Save this as,e.g., puregyu.pl, make it executable with chmod +x puregyu.pl and run it as:

./puregyu.pl 'my sentence' a.txt

This script takes the first argument (the search string or pattern) and changes any blank spaces ([[:blank:]], i.e. spaces and tabs) to \s* (any whitespace, including spaces, tabs, linefeeds and formfeeds) to allow sentences to match even if they cross lines. See man perlrecharclass for details on how whitespace is defined.

Any remaining arguments are treated as filenames to search.

In order to avoid loading the entire input file into memory at once, this script scans a "block" of input at a time. To avoid missing any input, it increments the offset variable ($i) used by the read statement by ($blocksize - length($re) instead of just $blocksize).

I've set the blocksize to 1000000, so it will read 100KiB at a time - I don't have a suitable large text file to test with, so you might have to tweak this for optimal performance.

NOTE: Getting the byte location of the matches is more work than I have time for right now. Perhaps someone else could help with that.

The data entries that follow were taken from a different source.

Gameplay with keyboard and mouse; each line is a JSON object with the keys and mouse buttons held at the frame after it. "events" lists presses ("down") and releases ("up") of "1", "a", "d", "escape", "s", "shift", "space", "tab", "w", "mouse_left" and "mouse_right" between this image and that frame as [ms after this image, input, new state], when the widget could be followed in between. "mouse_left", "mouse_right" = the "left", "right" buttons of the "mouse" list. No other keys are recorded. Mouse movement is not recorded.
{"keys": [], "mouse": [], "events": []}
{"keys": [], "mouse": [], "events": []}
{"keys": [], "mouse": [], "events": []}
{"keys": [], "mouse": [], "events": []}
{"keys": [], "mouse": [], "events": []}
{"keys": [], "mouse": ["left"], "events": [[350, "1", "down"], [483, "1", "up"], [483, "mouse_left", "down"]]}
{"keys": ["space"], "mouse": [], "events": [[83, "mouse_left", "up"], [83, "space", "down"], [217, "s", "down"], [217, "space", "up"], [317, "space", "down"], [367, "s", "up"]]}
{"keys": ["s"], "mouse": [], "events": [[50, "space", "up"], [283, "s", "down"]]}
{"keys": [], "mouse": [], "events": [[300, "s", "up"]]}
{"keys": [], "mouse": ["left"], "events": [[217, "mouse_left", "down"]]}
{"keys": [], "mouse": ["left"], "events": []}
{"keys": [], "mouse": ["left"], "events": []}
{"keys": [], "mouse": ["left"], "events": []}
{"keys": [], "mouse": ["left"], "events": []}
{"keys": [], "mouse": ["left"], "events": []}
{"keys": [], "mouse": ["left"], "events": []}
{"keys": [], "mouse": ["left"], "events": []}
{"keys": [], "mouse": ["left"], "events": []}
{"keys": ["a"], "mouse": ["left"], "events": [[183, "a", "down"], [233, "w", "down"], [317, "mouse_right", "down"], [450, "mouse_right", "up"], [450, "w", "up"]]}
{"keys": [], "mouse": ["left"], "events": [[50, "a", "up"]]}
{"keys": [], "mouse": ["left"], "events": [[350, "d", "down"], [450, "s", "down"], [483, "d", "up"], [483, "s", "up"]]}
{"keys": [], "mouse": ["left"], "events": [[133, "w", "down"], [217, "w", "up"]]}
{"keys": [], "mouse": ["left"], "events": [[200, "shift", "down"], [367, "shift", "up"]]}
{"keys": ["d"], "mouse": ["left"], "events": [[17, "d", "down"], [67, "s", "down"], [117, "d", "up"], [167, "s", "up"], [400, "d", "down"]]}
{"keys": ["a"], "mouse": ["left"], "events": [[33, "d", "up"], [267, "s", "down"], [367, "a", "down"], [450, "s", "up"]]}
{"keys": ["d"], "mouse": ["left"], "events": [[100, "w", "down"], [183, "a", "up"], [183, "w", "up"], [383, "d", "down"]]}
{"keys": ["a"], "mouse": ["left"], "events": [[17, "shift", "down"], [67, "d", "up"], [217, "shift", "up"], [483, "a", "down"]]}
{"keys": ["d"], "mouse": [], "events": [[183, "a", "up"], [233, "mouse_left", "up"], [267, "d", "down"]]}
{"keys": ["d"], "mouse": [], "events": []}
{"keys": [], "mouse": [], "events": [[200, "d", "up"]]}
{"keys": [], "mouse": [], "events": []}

To match an enormous multi-line "sentence", the following would work better. It allows you to specify a filename instead of a string as the first argument. then it slurps in that entire file and turns it into a regular expression.

#!/usr/bin/perl -w

use strict;

use File::Slurp;

my $re = read_file(shift,chomp=>1);
$re=~s/[[:blank:]]+/\\s+/gm;#/this comment only exists to fix SEs perl highlighting

my $blocksize = length($re)*5;
my $filesize;

foreach my $file (@ARGV) {
  open(F,"<",$file) || die "couldn't open '$file': $!\n";

  $filesize=(stat($file))[7];

  my @matches=();
  for (my $i = 0; $i <= $filesize; $i+=$blocksize-(length($re))) {
    seek(F,$i,0);
    read F,$_,$blocksize;
    @matches=(m/$re/gmo);
    print join("\n",@matches), "\n" if (@matches);
    };
  close(F);
};

Save this as,e.g., puregyu2.pl, make it executable with chmod +x puregyu2.pl and run it as:

./puregyu2.pl searchfile.txt a.txt

Finally, neither of these scripts are fully-tested. I don't have either an enormous text file to search or an enormous "sentence" to search for. Accordingly, these are offered as approximate pointers in one possible right direction rather than as complete, working code.